According to Cheeger's inequality, the bottleneck ratio/Cheeger ratio $\Phi_*$ of a graph and the spectral gap $\lambda$ of its adjacency matrix satisfies $$\Phi_*^2/2 \leq \lambda \leq 2\Phi_*. $$ Standard examples which shows that this inequality is sharp are the hypercube $\mathbb{Z}_2^n$ for the upper bound and a circle, $\mathbb{Z}_n$, for the lower bound, i.e. if $\lambda^{(n)} $ is the spectral gap of $\mathbb{Z}_2^n$ and $\Phi_*^{(n)}$ is the bttleneck ratio of $\mathbb{Z}_2^n$, then $\lambda^{(n)} \asymp \Phi_*^{(n)}$, and if we do the analogue definitions for $\mathbb{Z}_n$, then $\lambda^{(n)} \asymp (\Phi_*^{(n)})^2$.
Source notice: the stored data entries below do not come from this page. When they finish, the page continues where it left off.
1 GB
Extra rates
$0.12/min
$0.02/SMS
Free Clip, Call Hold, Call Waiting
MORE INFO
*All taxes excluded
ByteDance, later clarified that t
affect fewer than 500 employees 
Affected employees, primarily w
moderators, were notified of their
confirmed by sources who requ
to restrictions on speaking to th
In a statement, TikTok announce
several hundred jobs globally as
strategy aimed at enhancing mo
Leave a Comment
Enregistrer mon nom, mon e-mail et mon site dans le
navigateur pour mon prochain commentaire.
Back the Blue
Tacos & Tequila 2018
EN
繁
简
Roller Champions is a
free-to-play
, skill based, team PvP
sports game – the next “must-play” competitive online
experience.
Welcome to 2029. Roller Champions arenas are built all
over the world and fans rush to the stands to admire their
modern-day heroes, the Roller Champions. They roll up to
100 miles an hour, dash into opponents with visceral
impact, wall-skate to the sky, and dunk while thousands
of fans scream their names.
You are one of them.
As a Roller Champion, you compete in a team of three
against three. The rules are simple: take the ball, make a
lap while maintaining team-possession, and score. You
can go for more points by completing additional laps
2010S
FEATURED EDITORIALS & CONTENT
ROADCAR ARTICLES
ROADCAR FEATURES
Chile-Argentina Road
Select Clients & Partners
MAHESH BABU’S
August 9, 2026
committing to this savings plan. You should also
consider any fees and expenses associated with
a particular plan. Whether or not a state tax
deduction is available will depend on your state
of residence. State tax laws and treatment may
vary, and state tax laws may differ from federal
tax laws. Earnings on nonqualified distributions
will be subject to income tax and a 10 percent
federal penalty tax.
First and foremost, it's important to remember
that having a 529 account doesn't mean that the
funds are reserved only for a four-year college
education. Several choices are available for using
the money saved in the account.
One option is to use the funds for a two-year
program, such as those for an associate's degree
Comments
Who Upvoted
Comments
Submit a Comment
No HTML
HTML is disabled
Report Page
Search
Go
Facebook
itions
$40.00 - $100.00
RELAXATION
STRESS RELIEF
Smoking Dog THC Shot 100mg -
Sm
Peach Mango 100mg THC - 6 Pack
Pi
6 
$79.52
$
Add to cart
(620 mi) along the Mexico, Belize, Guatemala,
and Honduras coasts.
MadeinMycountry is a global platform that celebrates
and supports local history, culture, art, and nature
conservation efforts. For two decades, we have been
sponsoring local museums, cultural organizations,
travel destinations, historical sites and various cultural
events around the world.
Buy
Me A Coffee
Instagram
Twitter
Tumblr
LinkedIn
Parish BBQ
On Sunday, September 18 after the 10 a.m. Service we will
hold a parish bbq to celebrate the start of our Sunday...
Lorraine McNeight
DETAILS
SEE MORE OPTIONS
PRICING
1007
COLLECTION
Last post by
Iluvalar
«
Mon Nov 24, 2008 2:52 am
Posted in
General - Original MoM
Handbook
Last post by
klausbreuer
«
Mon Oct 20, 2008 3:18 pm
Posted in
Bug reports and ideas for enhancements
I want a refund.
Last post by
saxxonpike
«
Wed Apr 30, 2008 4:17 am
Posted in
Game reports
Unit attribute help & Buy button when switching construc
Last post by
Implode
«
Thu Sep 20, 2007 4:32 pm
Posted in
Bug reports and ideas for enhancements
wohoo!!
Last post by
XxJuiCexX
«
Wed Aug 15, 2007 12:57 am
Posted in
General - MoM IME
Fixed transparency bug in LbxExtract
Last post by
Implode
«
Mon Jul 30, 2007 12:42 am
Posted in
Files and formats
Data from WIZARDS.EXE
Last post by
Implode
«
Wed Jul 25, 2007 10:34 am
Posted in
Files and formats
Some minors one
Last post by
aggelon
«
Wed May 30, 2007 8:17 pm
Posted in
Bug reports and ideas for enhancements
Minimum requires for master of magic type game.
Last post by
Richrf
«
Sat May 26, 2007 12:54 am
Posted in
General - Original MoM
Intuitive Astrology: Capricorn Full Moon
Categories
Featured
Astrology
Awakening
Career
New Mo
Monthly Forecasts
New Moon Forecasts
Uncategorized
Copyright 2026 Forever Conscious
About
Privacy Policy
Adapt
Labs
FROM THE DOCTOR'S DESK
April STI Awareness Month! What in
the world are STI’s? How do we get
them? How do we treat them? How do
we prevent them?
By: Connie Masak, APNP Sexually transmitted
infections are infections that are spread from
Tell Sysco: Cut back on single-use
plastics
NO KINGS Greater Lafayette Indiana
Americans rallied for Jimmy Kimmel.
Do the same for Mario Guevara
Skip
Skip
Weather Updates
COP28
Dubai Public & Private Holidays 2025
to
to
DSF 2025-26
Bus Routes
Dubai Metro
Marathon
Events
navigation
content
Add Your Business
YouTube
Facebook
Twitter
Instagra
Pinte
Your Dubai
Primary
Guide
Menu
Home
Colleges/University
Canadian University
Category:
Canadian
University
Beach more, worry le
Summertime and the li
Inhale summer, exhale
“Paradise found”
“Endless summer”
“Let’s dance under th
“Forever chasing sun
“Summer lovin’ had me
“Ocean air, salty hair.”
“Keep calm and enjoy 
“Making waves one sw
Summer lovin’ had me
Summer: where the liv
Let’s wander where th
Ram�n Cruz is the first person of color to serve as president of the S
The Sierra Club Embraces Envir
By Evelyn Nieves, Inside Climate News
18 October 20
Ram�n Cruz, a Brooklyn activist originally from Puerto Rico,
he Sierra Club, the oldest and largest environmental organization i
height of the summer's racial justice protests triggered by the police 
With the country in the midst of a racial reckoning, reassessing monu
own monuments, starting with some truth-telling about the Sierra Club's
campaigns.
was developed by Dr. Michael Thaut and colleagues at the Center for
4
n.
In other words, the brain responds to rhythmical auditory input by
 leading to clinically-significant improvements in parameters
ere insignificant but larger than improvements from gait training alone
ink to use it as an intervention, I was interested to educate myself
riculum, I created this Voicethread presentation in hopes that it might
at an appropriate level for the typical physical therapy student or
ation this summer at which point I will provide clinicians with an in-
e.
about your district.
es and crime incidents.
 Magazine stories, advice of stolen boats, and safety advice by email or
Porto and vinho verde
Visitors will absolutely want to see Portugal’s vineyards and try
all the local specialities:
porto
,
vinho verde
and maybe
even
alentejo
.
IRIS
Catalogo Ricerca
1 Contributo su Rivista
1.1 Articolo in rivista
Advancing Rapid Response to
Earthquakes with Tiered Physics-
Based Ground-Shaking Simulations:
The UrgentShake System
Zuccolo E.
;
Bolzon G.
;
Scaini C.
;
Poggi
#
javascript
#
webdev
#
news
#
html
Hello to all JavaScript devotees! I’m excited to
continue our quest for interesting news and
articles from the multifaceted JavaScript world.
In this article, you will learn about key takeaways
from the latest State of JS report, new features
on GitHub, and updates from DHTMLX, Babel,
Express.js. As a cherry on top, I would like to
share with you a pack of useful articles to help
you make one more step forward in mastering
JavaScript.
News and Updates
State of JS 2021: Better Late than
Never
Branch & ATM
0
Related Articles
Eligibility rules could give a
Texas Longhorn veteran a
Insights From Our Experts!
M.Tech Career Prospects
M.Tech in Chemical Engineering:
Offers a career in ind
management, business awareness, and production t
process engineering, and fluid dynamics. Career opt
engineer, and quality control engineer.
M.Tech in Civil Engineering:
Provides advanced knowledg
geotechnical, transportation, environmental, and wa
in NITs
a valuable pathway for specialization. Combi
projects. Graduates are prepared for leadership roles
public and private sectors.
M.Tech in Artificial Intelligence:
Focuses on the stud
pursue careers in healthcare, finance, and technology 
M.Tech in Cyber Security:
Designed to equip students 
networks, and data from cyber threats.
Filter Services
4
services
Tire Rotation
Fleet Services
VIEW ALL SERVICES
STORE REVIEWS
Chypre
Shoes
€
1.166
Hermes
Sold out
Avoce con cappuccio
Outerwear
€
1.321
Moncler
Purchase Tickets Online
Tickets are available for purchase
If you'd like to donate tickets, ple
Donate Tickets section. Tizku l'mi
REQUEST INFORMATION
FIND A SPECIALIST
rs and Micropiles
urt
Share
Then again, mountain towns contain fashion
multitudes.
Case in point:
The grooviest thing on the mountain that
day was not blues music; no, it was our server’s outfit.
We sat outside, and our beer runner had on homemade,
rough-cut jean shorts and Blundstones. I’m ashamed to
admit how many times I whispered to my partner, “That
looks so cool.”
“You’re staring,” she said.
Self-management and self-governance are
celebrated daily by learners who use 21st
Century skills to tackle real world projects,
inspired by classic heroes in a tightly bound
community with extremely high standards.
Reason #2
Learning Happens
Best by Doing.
I would guess that if one considered other sequences of graph, then the asymptotic behaviour of $ \lambda^{(n)} $ vs. $\Phi_*^{(n)}$ should fall somewhere in between these to extreme examples, however, I do not know of any such example, which is in essence different from the two examples above, i.e. say picking $\mathbb{Z}_3^n$, or $just adding a vertex and a edge to each graph in such a sequence is cheating :)
So, are any such examples of sequences, in which the graphs are, say, regular, known?